Kavli Affiliate: Marcelo Mattar
| Authors: Hua-Dong Xiong, Li Ji-An, Marcelo G Mattar and Robert C Wilson
| Summary:
Cognitive models are widely used in psychology and neuroscience to formulate and test hypotheses about cognitive processes. These processes are characterized by model parameters, which are then used for scientific inference. The reliability of scientific conclusions from cognitive modeling depends critically on the reliability of parameter estimation, yet estimating parameters remains a universal challenge particularly when data are too limited to constrain them. In such cases, multiple sets of parameters may explain the experimental data equally well within the same model, raising the question of which parameters are scientifically meaningful. We refer to this problem as parameter ambiguity. In this paper, we investigate parameter ambiguity in reinforcement learning under two optimization methods.
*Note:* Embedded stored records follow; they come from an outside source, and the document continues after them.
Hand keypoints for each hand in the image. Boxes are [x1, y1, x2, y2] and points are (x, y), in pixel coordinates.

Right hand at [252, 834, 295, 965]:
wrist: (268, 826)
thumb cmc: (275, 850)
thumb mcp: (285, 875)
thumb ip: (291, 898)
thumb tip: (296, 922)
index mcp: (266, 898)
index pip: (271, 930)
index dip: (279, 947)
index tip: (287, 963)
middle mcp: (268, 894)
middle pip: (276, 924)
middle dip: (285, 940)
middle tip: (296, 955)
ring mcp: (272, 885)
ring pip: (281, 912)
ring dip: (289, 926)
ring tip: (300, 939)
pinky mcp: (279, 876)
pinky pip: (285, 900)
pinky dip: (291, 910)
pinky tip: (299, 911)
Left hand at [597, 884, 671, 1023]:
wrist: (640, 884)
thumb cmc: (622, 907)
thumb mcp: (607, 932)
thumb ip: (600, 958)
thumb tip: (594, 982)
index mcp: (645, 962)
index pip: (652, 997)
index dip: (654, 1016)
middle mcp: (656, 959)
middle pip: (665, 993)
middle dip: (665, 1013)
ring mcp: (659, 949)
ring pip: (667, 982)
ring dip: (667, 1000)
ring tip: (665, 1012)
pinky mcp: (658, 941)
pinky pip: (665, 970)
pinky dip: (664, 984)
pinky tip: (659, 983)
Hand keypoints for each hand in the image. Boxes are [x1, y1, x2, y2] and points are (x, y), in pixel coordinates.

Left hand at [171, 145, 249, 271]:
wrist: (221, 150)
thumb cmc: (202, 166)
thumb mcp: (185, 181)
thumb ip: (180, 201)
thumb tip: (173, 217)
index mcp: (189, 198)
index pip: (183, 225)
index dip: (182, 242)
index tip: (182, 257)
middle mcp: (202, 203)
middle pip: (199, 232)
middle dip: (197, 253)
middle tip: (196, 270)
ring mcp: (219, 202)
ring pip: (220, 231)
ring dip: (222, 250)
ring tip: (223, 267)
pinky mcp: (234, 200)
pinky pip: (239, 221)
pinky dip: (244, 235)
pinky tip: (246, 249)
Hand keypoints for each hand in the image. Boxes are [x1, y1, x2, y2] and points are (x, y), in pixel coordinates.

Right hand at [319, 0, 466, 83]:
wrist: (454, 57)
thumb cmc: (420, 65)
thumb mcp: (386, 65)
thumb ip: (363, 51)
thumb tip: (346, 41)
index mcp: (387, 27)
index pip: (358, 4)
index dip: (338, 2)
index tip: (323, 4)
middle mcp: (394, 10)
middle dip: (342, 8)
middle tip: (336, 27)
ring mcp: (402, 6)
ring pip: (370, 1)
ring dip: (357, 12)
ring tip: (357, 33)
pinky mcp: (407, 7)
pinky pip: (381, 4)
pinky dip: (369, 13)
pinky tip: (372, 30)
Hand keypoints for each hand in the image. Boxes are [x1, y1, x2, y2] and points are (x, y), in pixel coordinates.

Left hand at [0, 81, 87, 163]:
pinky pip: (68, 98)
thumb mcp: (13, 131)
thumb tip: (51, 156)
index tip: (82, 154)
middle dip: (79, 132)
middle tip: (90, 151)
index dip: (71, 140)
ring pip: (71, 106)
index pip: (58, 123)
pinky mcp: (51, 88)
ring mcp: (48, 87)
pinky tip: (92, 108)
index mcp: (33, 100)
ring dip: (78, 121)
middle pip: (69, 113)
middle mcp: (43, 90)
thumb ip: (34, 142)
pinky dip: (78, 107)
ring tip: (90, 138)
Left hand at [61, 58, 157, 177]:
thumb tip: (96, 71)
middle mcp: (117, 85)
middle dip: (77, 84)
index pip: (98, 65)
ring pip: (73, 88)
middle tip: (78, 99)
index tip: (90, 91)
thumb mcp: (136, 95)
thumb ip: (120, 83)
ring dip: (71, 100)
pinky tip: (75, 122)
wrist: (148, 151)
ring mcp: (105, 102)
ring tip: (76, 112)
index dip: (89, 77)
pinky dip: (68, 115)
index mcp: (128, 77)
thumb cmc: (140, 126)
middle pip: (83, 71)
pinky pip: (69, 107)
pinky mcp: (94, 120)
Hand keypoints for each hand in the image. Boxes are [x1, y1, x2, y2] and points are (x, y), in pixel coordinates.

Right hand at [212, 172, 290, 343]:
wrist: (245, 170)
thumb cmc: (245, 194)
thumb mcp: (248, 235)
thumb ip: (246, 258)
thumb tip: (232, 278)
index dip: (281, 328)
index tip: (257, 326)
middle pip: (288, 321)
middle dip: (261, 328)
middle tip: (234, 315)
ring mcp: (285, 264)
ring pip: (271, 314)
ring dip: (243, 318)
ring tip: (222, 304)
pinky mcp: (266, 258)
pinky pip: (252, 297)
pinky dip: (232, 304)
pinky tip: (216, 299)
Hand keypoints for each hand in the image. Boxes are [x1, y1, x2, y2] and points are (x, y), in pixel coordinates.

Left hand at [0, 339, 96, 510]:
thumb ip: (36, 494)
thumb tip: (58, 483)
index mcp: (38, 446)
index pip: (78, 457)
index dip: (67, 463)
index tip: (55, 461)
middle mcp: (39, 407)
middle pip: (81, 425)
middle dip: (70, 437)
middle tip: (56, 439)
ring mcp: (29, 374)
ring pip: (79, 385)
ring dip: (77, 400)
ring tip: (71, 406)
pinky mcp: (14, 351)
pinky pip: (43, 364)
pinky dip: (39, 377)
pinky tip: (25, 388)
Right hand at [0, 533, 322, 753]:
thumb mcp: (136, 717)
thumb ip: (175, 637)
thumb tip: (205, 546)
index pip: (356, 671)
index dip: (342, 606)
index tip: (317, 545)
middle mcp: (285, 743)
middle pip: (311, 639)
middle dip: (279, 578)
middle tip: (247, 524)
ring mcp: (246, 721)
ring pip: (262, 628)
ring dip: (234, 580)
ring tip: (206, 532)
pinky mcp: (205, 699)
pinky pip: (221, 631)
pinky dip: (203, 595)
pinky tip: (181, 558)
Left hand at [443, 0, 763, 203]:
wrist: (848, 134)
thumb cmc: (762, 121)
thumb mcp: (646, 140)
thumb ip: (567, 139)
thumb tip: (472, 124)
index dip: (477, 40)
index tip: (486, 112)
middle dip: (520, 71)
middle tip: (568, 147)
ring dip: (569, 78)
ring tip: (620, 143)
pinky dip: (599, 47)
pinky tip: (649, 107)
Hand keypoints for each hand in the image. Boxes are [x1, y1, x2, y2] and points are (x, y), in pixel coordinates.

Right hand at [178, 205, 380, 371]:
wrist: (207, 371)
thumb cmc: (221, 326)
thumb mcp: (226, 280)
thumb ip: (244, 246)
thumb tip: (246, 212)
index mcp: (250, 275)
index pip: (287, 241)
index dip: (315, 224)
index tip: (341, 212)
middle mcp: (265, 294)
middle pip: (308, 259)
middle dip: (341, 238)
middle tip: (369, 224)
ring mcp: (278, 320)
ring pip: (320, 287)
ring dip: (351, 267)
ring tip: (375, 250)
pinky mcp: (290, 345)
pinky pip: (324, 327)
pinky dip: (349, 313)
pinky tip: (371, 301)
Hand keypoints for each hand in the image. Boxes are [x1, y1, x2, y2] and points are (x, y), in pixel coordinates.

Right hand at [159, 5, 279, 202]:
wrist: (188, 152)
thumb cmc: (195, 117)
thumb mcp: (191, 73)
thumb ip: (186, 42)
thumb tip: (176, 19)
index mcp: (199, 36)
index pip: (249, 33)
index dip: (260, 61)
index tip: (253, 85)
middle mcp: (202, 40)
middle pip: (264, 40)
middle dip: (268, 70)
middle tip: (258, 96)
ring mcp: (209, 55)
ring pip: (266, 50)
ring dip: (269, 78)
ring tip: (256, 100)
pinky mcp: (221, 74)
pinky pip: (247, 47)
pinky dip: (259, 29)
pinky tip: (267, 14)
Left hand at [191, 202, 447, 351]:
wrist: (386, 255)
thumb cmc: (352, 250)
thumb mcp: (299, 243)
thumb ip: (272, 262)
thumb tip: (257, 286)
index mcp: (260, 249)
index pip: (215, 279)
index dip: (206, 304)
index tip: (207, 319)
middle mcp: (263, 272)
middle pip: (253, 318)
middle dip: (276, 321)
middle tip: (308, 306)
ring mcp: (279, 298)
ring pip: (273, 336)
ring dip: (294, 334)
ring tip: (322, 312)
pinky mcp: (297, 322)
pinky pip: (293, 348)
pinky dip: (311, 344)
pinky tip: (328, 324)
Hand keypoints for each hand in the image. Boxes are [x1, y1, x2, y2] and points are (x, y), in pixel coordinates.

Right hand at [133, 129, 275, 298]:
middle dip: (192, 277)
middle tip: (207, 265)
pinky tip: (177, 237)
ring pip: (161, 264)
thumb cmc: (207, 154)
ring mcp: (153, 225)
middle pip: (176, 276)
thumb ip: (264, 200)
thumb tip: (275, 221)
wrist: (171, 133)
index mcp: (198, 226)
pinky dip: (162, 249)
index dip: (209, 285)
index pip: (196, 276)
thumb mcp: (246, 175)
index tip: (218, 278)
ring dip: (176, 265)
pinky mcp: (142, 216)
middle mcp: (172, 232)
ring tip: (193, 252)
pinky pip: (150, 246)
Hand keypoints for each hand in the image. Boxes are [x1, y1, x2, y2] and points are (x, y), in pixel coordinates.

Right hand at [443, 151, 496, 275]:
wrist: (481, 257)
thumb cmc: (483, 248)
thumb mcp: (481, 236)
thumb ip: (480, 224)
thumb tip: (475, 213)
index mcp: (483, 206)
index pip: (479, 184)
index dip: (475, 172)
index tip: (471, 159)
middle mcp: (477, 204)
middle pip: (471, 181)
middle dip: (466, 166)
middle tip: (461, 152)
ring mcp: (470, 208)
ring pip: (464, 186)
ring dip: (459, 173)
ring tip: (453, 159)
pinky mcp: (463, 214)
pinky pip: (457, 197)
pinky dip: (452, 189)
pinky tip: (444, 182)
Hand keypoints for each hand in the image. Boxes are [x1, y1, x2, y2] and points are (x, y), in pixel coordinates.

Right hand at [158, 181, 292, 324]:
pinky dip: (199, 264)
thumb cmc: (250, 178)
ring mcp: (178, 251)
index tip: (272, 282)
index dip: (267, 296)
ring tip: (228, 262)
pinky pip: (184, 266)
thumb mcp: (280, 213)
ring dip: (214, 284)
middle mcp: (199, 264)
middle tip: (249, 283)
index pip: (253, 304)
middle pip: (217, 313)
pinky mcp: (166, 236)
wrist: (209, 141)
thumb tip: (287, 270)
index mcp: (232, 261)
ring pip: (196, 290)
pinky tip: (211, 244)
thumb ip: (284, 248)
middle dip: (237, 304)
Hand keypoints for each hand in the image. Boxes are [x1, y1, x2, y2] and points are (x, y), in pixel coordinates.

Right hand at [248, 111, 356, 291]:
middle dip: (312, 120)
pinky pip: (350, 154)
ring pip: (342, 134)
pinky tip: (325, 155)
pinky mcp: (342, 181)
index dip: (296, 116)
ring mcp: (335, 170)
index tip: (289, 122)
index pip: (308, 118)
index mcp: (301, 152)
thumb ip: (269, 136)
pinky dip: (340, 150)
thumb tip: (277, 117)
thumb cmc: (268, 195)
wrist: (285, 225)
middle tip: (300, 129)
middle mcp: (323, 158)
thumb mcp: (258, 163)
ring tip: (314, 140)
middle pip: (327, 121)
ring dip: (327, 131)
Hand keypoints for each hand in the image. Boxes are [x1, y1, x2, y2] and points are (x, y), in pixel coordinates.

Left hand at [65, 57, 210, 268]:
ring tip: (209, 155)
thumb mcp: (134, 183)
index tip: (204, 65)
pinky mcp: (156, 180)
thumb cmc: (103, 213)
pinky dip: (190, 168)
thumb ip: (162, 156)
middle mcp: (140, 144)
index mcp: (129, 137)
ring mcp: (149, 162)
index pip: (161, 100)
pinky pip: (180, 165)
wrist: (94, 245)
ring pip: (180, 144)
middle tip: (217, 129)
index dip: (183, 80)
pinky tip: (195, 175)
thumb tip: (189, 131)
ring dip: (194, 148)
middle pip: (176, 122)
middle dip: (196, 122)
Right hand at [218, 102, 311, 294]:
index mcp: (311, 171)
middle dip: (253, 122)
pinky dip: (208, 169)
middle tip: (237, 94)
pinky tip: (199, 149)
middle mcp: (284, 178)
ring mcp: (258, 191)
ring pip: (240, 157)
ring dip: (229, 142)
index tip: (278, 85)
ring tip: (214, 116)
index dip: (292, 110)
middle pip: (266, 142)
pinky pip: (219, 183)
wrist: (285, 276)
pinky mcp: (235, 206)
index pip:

We employ the de facto Nelder-Mead method (fminsearch) and a neural network trained to estimate parameters using a modern deep learning pipeline, which has seen limited application in cognitive modeling. Across ten decision-making datasets, we consistently find that the two methods produce substantially different parameter estimates despite achieving nearly identical fitting performance. To address this ambiguity, we introduce a systematic evaluation framework that goes beyond predictive accuracy to assess generalizability, robustness, identifiability, and test-retest reliability, thereby offering principled guidance on which parameter estimates should inform scientific inference. Applying this framework reveals that the neural network with a deep learning pipeline outperforms across these metrics. Our study establishes parameter ambiguity as an underappreciated challenge with significant implications for scientific replicability, highlighting that the choice of optimization method is a critical factor shaping scientific conclusions. We advocate for our multi-faceted evaluation approach to ensure reliable scientific inference and for broader integration of modern deep learning pipelines into cognitive modeling.